Saturday, June 25, 2011

The Girl In The Garden by Kamala Nair

    It’s always exciting to find a beautifully written story filled with intriguing characters, a foreign setting, and suspense, which is precisely what Kamala Nair has given us in her imaginatively wrought debut THE GIRL IN THE GARDEN.

    We first meet Rakhee Singh as a young woman engaged to be married.
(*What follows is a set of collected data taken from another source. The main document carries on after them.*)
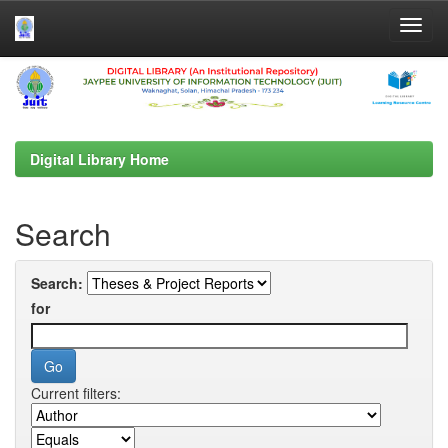
Skip
navigation
Digital Library Home
Search
Search:
for
Current filters: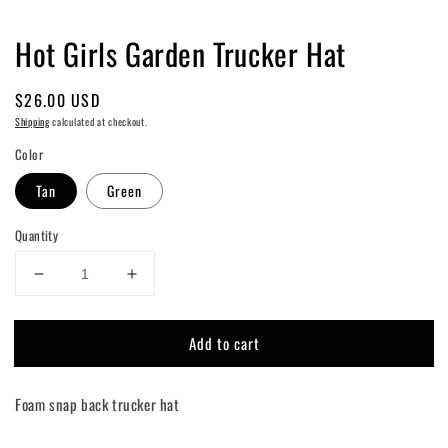
Hot Girls Garden Trucker Hat
Regular
$26.00 USD
price
Shipping
calculated at checkout.
Color
Tan
Green
Quantity
Decrease
Increase
quantity
quantity
for
for
Add to cart
Hot
Hot
Girls
Girls
Garden
Garden
Foam snap back trucker hat
Trucker
Trucker
Hat
Hat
However, she realizes that she has not told her fiancé everything about herself.  She writes him a letter, which says in part, “This is why I am leaving behind the diamond ring you gave me, which I never should have accepted in the first place, not when there are still secrets between us.  Until I have gone back to the place where it all started, and told you everything, I cannot wear your ring or call myself your wife.”

    The receipt of a letter from India in handwriting that she instantly recognizes has caused Rakhee to leave the man she loves behind and fly to India to confront the secret she has kept hidden.  Thus, in a flashback the reader is taken to the summer Rakhee was ten.  She is living in Minnesota with her mother, Amma, and father, Aba, whom she adores.  It is a confusing time for the child because Amma has changed, become unpredictable, tearful, sharp following the arrival of letters from India.

    Amma soon decides to take Rakhee and visit her family in rural Kerala.  It is a place Rakhee could hot have imagined, unbearably hot, mysterious.  She meets her three cousins who seem to believe that a ghost lives behind a stone wall that they are forbidden to touch.  It is a disturbing time as both Amma and a strict, stone-faced aunt often weep behind doors.  Dev, a crude, unlikable fellow, is catered to by members of the family for reasons unfathomed by Rakhee.

    As the days pass Rakhee fears that Amma will never take her home to Minnesota and Aba but plans to stay in Kerala.  So, despite stories of a Rakshasi, “a hideous she-demon who feeds off the flesh of children,” living behind the stone wall Rakhee braves the wall in an attempt to find out why her relatives are acting so strangely.  What she finds there is the beginning of unraveling the unbelievable deception that has shaped so many lives.

    Nair has crafted a spellbinding tale rich with details of everyday life and death in rural India, and the sociological aspects of that country.  It’s a bit of a fairy tale, part family drama - coming-of-age tale, and always fascinating.